Here’s the confusing truth about Kim Kardashian West. As a performer—as a presence in the room, even—she is uncharismatic, zipped-up, and rigid. Every movement is mechanical. She reads cue cards like they’re law books, and her style of listening is to nod with vague interest while looking beyond her scene partner. And yet, and yet, and yet: I found myself liking the woman more and more as her episode of Saturday Night Live unfolded. There’s something so endearing, inspiring even, about how hard this woman works. She was in nearly every sketch, which in itself shows a sign of respect for the assignment. And my god, she is a good sport and had clearly told the writing staff to go ahead and take every shot.
Kardashian West’s monologue was a perfectly fine delivery of quality burns. Clad in Pepto cherry blossom, from fingertip to heel, she hit the fact of her sex tape, her venal momager, Kris; “my perfect butt;” her sisters (who take her photo as reference to their plastic surgeons); her mother’s gold-digging boyfriend; her father’s famous client, O.J. Simpson; Caitlin Jenner. It was like a wedding DJ playing the perfect obvious hits for drunk wedding guests who just wanted to dance.
In her delivery, Kardashian West tried to modulate her voice, throw in a hand gesture every now and then—and you could tell she’d been coached to pause for audience laughter. And it was clever for her to end by telling the audiencs that what she likes about herself is that she’s genuine, and she understood the genuine honor of being in the room. This felt like the artistic equivalent of a couch potato training to run a marathon: somebody who doesn’t have delusions of greatness, but rather dreams of accomplishment. The woman did something nobody thought she could and, because of her obvious efforts, didn’t embarrass herself. I found myself rooting for her.

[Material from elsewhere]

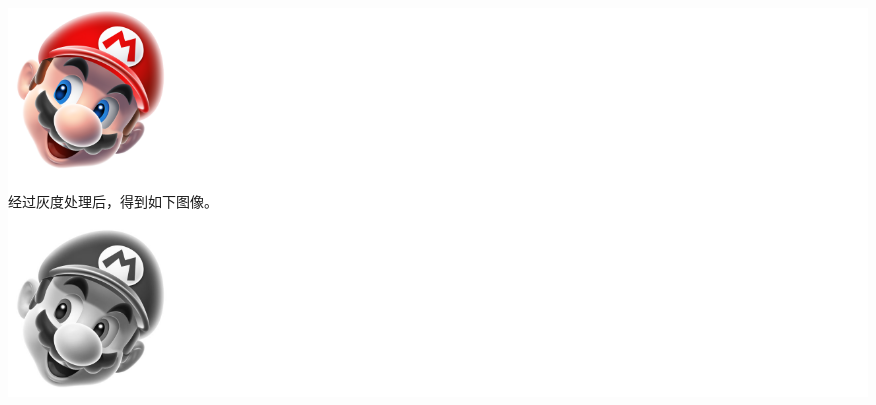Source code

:<img src="../codes/pic/mario.jpeg" style="zoom: 33%;" />

经过灰度处理后，得到如下图像。

<img src="../codes/pic/2DCT/mario.jpeg" style="zoom: 33%;" />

”The People’s Kourt” was a great opportunity to skewer her lip curl of a sister Kourtney, while lording over a courtroom as unimpressed judge. I do wish Kardashian West had been able to push deeper into Kourtney’s energy-sucking disapproval of all things in her presence, and also that the person in charge of wigs had come up with another option. (It’s worth saying that Khloe Kardashian was on hand last night, participating in two sketches, while Kourtney was a no-show, presumably because comedy is boring and just really bad for her energy.)
Kris Jenner, a markedly stiffer performer than her daughter, was suing daughter Kylie for costing the brand money by not spitting out her new baby sooner. Mikey Day’s Travis Barker showed up to mac on the good judge. Their besties Machine Gun Kelly and Megan Fox (a spot-on Pete Davidson and Chloe Fineman) drowsily panted on one another. I was sure we were going to get a Kanye West sighting, however glum and from behind sunglasses, but Chris Redd did a nice, absurd turn.
“The Dream Guy” had all the makings of a great sketch—a pool of love interests that includes a dreamboat for every hankering, from John Cena to Chris Rock to Chace Crawford to The Bachelorette’s Tyler Cameron—but Kardashian West struggled to elevate her performance above solid line readings. Even at the sketch’s peak — “I really connected with one of my producers…Amy S., do you accept this token? — Kardashian West felt at a remove from the material. When Amy Schumer responded, “With both of my holes,” Kardashian West gave the appearance of mildly breaking. But even that felt like part of the script—as if she’d been told by her publicist that audiences love a good break, so she should try to pretend she would ever fight back laughter through quivering lips.
The real hero of the sketch was Kyle Mooney, who is so, so good at playing zeros who think they’re a 10. I’d love to see more of him in more sketches this season thinking he’s a big dog. He could be a season MVP.
Other high notes? Aidy Bryant swapping places with Kardashian West for a day, modeling yellow vinyl with a full bush and then falling over in the influencer’s Met Gala condom of an outfit; a “Skims for Thick Dogs” campaign that introduced a pooch who’d gained so much confidence from her new shapewear she’d started dating Scott Disick; Kardashian West catching a power nap on a club sofa; Bowen Yang—more Bowen Yang, please! —dressed as the Blue Genie in the Aladdin skit. Here was another good example of Kardashian West being too self-conscious to fully give herself over to the scene, so preoccupied was she with the way her Jasmine braid was landing on her shoulder.
Halsey gave a lovely performance with her second song, “Darling,” that had Lindsey Buckingham joining the singer on stage. Witchy woman, indeed. Now there is somebody with charisma, who seems to pulse with both the capacity for joy and darkness. Kardashian West seems perfectly accepting of the fact that she is not that deep and will never command a stage like Halsey. But the woman goes so hard and deserves all due respect. Last night was a job well done, in work not well-suited to her strengths. Mama tried.